Rocket on a Spring: Solving for Speed and Compression

[wulfsdad]

Homework Statement

This is generalized from problem # 11.52 from "Physics: For Scientists and Engineers: A Strategic Approach" By Randall D. Knight 2nd Ed.

An (M) kg weather rocket generates a thrust of (F) N. The rocket, pointing upward, is clamped to the top of a vertical spring. The bottom of the spring, whose spring constant is (K) N/m, is anchored to the ground.
There are 3 parts:

A) finding the spring's initial compression (y) with the rocket resting on it,
B) find rocket's speed (V) when spring is stretched (d) m, and
C) "For comparison, what would be the rocket's speed after traveling this distance if it weren't attached to the spring? "

Homework Equations

K$$_{f}$$ + U$$_{f}$$ + $$\Delta$$E$$_{th}$$ = K$$_{i}$$ + U$$_{i}$$ + W$$_{ext}$$

$$\Delta$$K = W$$_{net}$$

W = $$\vec{F}$$ $$\bullet$$ $$\Delta$$$$\vec{s}$$

The Attempt at a Solution

I got part A: finding the spring's initial compression (y).

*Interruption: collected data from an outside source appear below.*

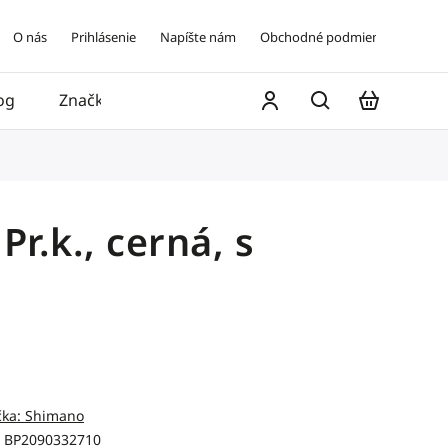
O nás
Prihlásenie
Napíšte nám
Obchodné podmienky
og
Značky
Kontakt
r.k., cerná, s
čka:
Shimano
BP2090332710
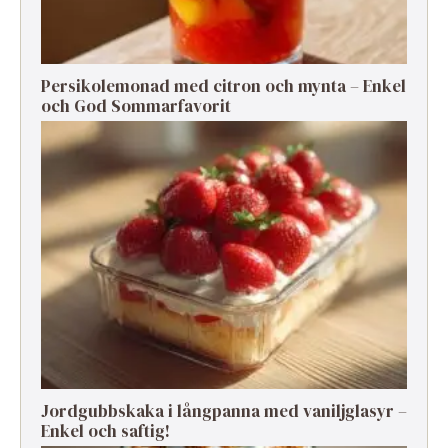
Persikolemonad med citron och mynta – Enkel
och God Sommarfavorit
Jordgubbskaka i långpanna med vaniljglasyr –
Enkel och saftig!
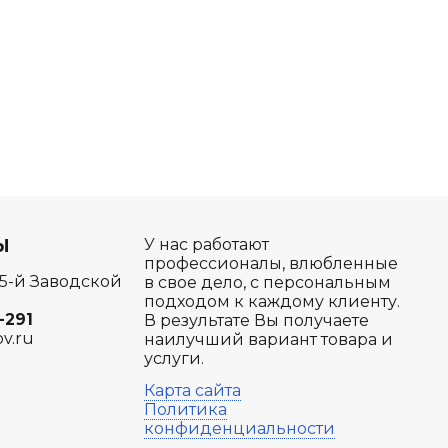
Ы
У нас работают
профессионалы, влюбленные
 5-й Заводской
в свое дело, с персональным
подходом к каждому клиенту.
-291
В результате Вы получаете
ov.ru
наилучший вариант товара и
услуги.
Карта сайта
Политика
конфиденциальности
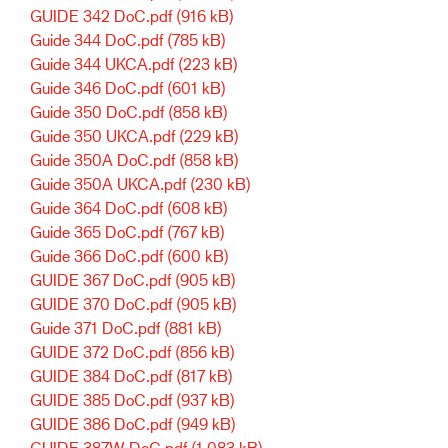
GUIDE 342 DoC.pdf
(916 kB)
Guide 344 DoC.pdf
(785 kB)
Guide 344 UKCA.pdf
(223 kB)
Guide 346 DoC.pdf
(601 kB)
Guide 350 DoC.pdf
(858 kB)
Guide 350 UKCA.pdf
(229 kB)
Guide 350A DoC.pdf
(858 kB)
Guide 350A UKCA.pdf
(230 kB)
Guide 364 DoC.pdf
(608 kB)
Guide 365 DoC.pdf
(767 kB)
Guide 366 DoC.pdf
(600 kB)
GUIDE 367 DoC.pdf
(905 kB)
GUIDE 370 DoC.pdf
(905 kB)
Guide 371 DoC.pdf
(881 kB)
GUIDE 372 DoC.pdf
(856 kB)
GUIDE 384 DoC.pdf
(817 kB)
GUIDE 385 DoC.pdf
(937 kB)
GUIDE 386 DoC.pdf
(949 kB)
GUIDE 387W DoC.pdf
(1 083 kB)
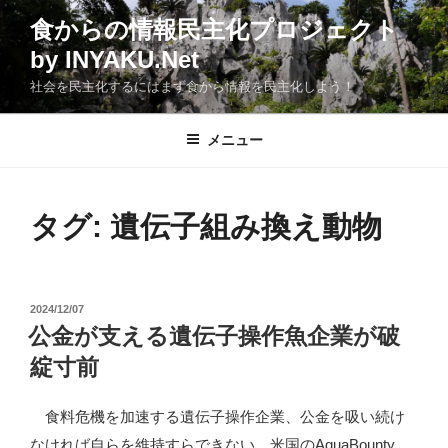
コ
食からの情報民主化プロジェクト
ン
by INYAKU.Net
テ
ン
社会を民主化するにはまず食から情報を民主化しよう！
ツ
へ
メニュー
ス
キ
ッ
タグ:
遺伝子組み換え動物
プ
投
2024/12/07
稿
公金が支える遺伝子操作魚企業が破
日:
綻寸前
食料危機を加速する遺伝子操作企業、公金を吸い続け
なければ自らを維持すらできない。米国のAquaBounty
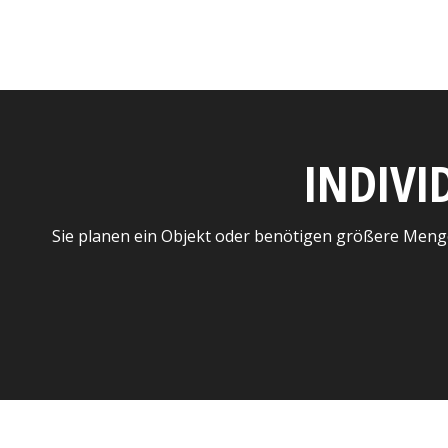
INDIVI
Sie planen ein Objekt oder benötigen größere Meng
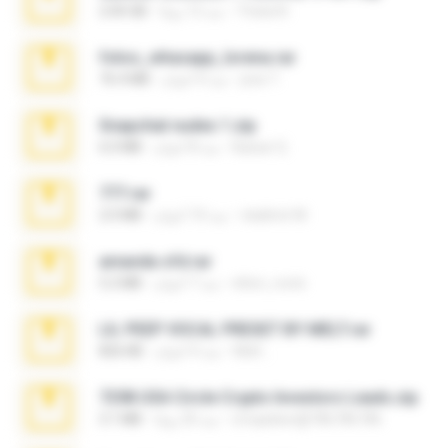
Thata N.
منذ 12 يومًا
2.00 GB
fotos_whasapp_lorena.rar
jose T.
منذ 4 أعوام
76.4 MB
Snapchat nudes 1.zip
Baixar Q.
منذ 8 أعوام
6.0 MB
777.rar
vladimir M.
منذ 10 أعوام
2.0 MB
amanda sfd.rar
elton_roots
منذ 7 أعوام
5.2 MB
LIL PEEP VOCAL PRESET BY MELT.rar
Melt ..
منذ 4 أعوام
826 KB
7258 USA Circle Crypto Investors Leads.zip
cmqadeer@786786786
منذ 20 يومًا
3.1 MB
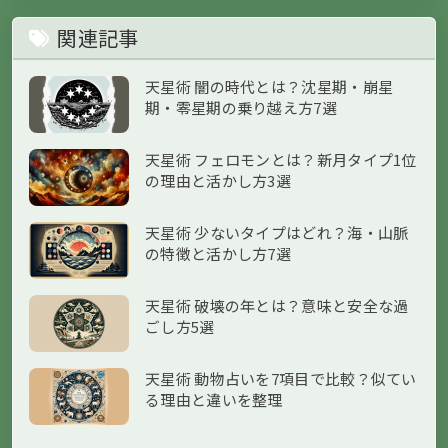
関連記事
天星術 闇の時代とは？沈星期・崩星
期・零星期の乗り越え方7選
天星術 フェロモンとは？新月タイプ1位
の理由と活かし方3選
天星術 少ないタイプはどれ？海・山脈
の特徴と活かし方7選
天星術 破壊の年とは？意味と安全な過
ごし方5選
天星術 動物占いを7項目で比較？似てい
る理由と違いを整理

Mgy = Ky$$^{2}$$ $$\rightarrow$$ Mg = Ky $$\rightarrow$$ y = $$\frac{Mg}{K}$$

Then part B: finding rockets speed (V) when the spring is stretched (d) m.

$$\frac{1}{2}$$MV$$^{2}$$ + Mg( y + d ) + $$\frac{1}{2}$$Kd$$^{2}$$ = $$\frac{1}{2}$$Ky$$^{2}$$ + F( y + d )

So for part C: find the rocket's speed (v) after traveling this distance if it weren't attached to the spring?
I used the same equation as B but with the spring removed:

$$\frac{1}{2}$$MV$$^{2}$$ + Mg( y + d ) = F( y + d )

This was incorrect. I also tried it with just ( d ), instead of ( y + d ).
Then I tried reasoning that:

F = MA --> A = F/M

Then using kinematics:

2$$\frac{F}{M}$$( y + d ) = v$$^{2}$$

This was also incorrect.

 

[issacnewton]

did you try solving the equations after plugging the value of y ?

 

[wulfsdad]

Yes, I solved for V after plugging in y.
I believe that my error may be in assuming that the spring was removed, when the question ambiguously stated that the rocket was no longer attached to it. However, when I calculated
(1/2)(M)(V)^2 + (M)(g)( y + d ) = (1/2)(K)(y)^{2} + F( y + d )
I still got the wrong answer.

 

[issacnewton]

which book is this problem from ?

 

[wulfsdad]

This is generalized from problem # 11.52 from "Physics: For Scientists and Engineers: A Strategic Approach" By Randall D. Knight 2nd Ed.

If you'd like some numbers:
M = 11.2 kg
F = 200 N
K = 490 N/m
y = 22.4 cm
d = 38.0 cm
V = 2.37 m/s <--attached to spring
v = 3.45 m/s <--unattached to spring, this is the answer I'm trying to get

 

[issacnewton]

Hi, for the numbers given by you, I got V=3.12 m/s for the unattached case. I have downloaded the book mentioned by you in djvu format and the book uses different numbers. Did you just come up with your own numbers ?

 

[wulfsdad]

For my class, we use <masteringphysics.com> to do the homework, which provides each student with unique numbers. The numbers I gave you are from that.
3.12 was one of the results I came up with too, that was marked as incorrect. 3.45 is the answer the program was expecting.

 

[issacnewton]

oh strange... let me check again...

 

[issacnewton]

Hi I found the mistake, I was assuming that in the unattached case, spring will bounce back
beyond its original equilibrium, so I didn't include the elastic potential energy term.
I also found the solution manual for the Knight's book. The manual agrees with my solution.
send me pm. I can send you the solution manual.